4 de junho de 2017

O Grand Canyon e seu primeiro explorador




Em maio de 1869, John Wesley Powell (aos 35 anos de idade), veterano da guerra civil americana que perdeu um dos braços em batalha, decidiu explorar pela primeira vez o rio Colorado por inteiro, mapeando-o detalhadamente. Reuniu outros 9 homens para que remassem e ele seguiria como capitão e controlando um dos barcos pelo leme. Quatro barcos e comida para 10 meses. Powell sabia que apenas barcos poderiam levá-lo para dentro do cânion, mas não tinha certeza se estes mesmo barcos poderia tirá-lo de lá...

No primeiro mês um dos tripulantes desistiu e no terceiro mês, outros 3 desistiram. Estes últimos nunca mais foram vistos. Acredita-se que tenham sido mortos por tribos locais na tentativa de chegar a algum lugar civilizado.

Powell terminou a expedição no final de agosto do mesmo ano. Pouco mais de 3 meses para navegar as 300 milhas do rio Colorado...

Quase 150 anos depois, eu, teria suas palavras lidas pela minha líder de rafting às margens do mesmo rio. Todo dia, tínhamos inspirações como estas:


"The old prospectors say the river cannot be run. Stories are told of travelers overwhelmed in the abyss of waters... of great falls... and of underground passages into which boats had passed, never to be seen again."

"I have a party of men anxious to enter the Great Unknown with me. The current of the Green seems eager to bear us down through its mysterious canyons. We are just as eager to start, so off we go."

"June 1st... Today we have an exciting ride. The river rolls down the canyon at a wonderful rate, almost railroad speed." 

"Here and there the water rushes into a narrow gorge, and the boats go leaping and bounding over the waves like things of life."

"Maybe we shall come to a fall in these canyons which we cannot pass, where the walls rise from the water's edge so that we cannot land, and where the water is so swift that we cannot return. How will it be in the future?"

"The canyon is a Book of Revelations in the rock leaved Bible of geology. All around me are interesting records, and I can read as I run."

"What a world of grandeur is spread before us. Cathedral shaped buttes towering thousands of feet... ledges from which the gods might quarry mountains... and canyon walls that shrink the river into insignificance."

"When he who has been chained by wounds to a hospital cot until his canvas tent seems like a dungeon cell... when at last he goes out into the open field, what a world he sees!"

"We have an unknown distance yet to run, an unknown river to explore. What falls there are, we know not; what rocks beset the channel, we know not. The great river shrinks into insignificance as it dashes against the walls and cliffs that rise to the world above. We are but pygmies, lost among the boulders."

"All night long I pace up and down along the river. Is it wise to continue? But to leave the exploration unfinished, having almost accomplished it, is more than I can acknowledge. I determine to go on."

"Though it has been a chapter of disaster and toil, the canyons tell a story that I hear yet, and shall continue to hear."

[DESCRIÇÃO DO EXERCÍCIO]
Reproduza palavra por palavra o trecho do texto sobre o Grand Canyon que vai de "Em maio de 1869, John" até "tirá-lo de lá...", inclusive. Os dados a seguir são um material à parte, independente do texto.

[DADOS REGISTRADOS]
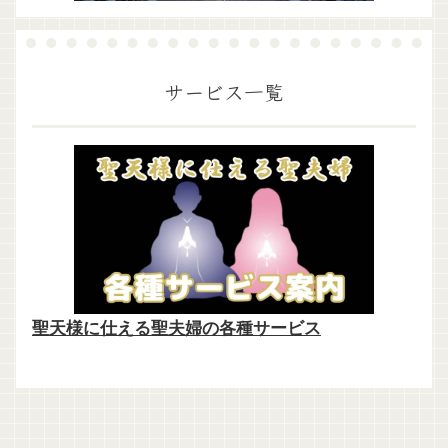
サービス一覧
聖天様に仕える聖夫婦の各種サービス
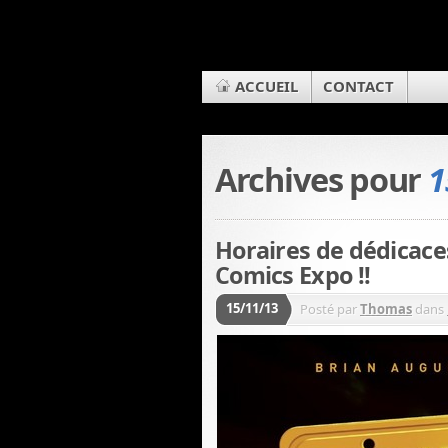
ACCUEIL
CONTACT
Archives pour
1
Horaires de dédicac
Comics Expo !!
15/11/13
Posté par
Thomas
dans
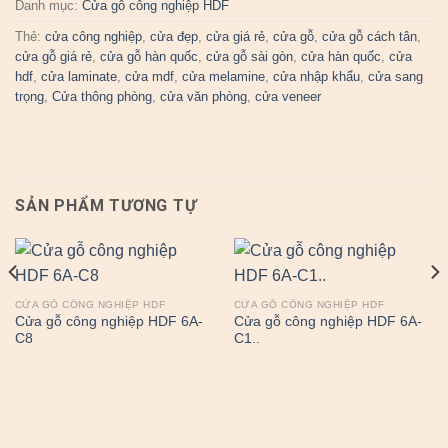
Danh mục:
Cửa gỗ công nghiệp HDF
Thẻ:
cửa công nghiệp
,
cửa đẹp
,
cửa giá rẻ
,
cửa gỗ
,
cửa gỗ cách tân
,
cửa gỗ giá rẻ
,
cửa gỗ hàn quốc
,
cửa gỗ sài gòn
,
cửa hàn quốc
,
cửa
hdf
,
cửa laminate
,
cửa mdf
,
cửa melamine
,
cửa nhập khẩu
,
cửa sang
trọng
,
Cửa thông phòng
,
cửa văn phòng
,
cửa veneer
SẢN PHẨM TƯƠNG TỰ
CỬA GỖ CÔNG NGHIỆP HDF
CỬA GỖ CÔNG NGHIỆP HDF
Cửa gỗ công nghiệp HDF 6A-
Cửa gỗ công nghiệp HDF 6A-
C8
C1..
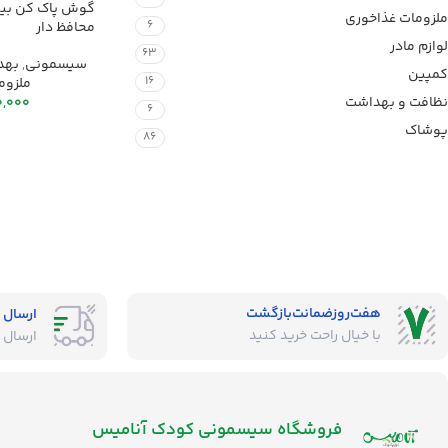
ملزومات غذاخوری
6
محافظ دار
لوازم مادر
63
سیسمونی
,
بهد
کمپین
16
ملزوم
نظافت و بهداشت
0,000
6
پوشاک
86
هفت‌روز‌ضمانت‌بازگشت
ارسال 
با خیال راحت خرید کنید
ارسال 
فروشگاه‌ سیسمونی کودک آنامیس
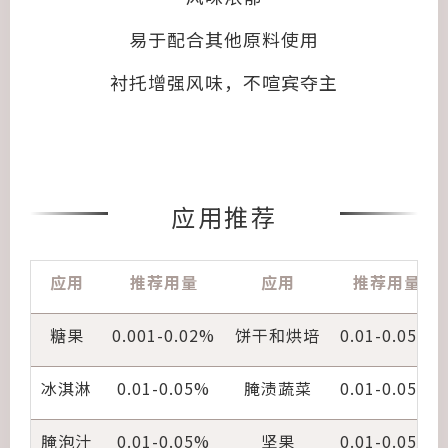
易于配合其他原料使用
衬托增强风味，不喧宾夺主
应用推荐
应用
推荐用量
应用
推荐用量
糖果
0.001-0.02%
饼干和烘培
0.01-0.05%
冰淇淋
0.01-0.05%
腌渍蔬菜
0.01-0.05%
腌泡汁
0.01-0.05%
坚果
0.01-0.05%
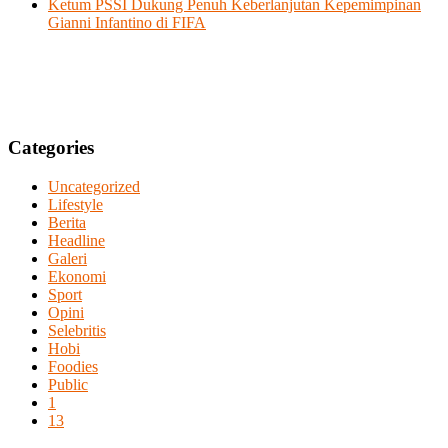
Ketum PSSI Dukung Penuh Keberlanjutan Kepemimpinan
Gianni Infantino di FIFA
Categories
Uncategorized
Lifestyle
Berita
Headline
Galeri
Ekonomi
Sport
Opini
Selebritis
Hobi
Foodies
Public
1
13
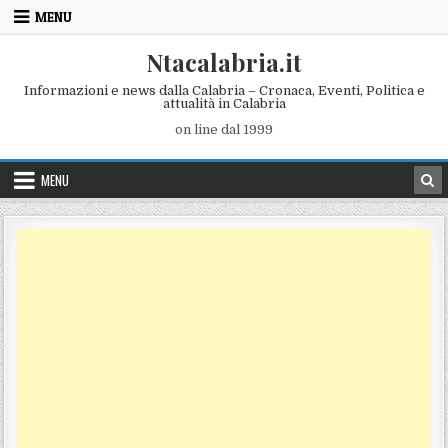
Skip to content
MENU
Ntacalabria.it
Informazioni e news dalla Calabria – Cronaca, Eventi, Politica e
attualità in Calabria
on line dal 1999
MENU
==
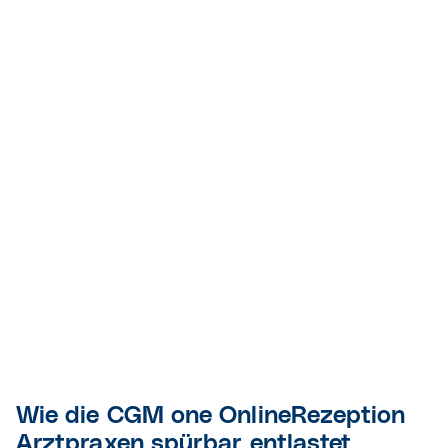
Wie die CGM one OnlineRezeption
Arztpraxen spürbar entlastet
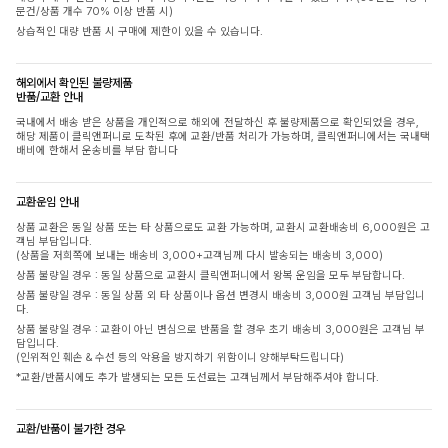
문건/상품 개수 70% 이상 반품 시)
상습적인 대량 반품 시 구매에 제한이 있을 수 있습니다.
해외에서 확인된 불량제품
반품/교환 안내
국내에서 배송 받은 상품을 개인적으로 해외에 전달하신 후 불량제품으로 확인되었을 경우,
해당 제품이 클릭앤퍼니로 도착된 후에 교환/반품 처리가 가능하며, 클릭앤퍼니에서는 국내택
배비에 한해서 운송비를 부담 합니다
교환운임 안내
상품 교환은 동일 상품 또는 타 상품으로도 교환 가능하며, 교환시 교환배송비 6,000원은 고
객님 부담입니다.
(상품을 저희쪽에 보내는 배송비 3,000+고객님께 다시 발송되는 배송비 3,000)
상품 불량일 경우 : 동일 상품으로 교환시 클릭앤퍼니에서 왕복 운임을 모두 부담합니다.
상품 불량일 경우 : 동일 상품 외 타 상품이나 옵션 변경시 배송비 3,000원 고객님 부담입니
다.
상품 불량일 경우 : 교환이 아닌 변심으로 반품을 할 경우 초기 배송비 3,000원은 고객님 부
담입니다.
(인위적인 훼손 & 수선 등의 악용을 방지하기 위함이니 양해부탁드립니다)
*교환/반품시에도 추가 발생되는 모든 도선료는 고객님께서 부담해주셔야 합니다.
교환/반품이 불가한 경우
--
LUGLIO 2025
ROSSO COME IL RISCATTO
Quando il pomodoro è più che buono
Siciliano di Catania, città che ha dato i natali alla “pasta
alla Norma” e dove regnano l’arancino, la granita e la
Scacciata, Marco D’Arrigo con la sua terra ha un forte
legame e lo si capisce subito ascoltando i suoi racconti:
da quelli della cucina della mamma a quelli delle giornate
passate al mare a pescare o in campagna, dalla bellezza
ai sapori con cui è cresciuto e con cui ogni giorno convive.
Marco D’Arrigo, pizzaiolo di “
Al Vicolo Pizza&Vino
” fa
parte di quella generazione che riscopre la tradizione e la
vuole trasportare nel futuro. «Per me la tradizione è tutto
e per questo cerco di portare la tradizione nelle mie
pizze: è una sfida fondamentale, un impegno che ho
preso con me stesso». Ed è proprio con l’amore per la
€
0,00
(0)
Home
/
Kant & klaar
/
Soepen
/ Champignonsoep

[RESULTADO DO EXERCÍCIO]
Em maio de 1869, John Wesley Powell (aos 35 anos de idade), veterano da guerra civil americana que perdeu um dos braços em batalha, decidiu explorar pela primeira vez o rio Colorado por inteiro, mapeando-o detalhadamente. Reuniu outros 9 homens para que remassem e ele seguiria como capitão e controlando um dos barcos pelo leme. Quatro barcos e comida para 10 meses. Powell sabia que apenas barcos poderiam levá-lo para dentro do cânion, mas não tinha certeza se estes mesmo barcos poderia tirá-lo de lá...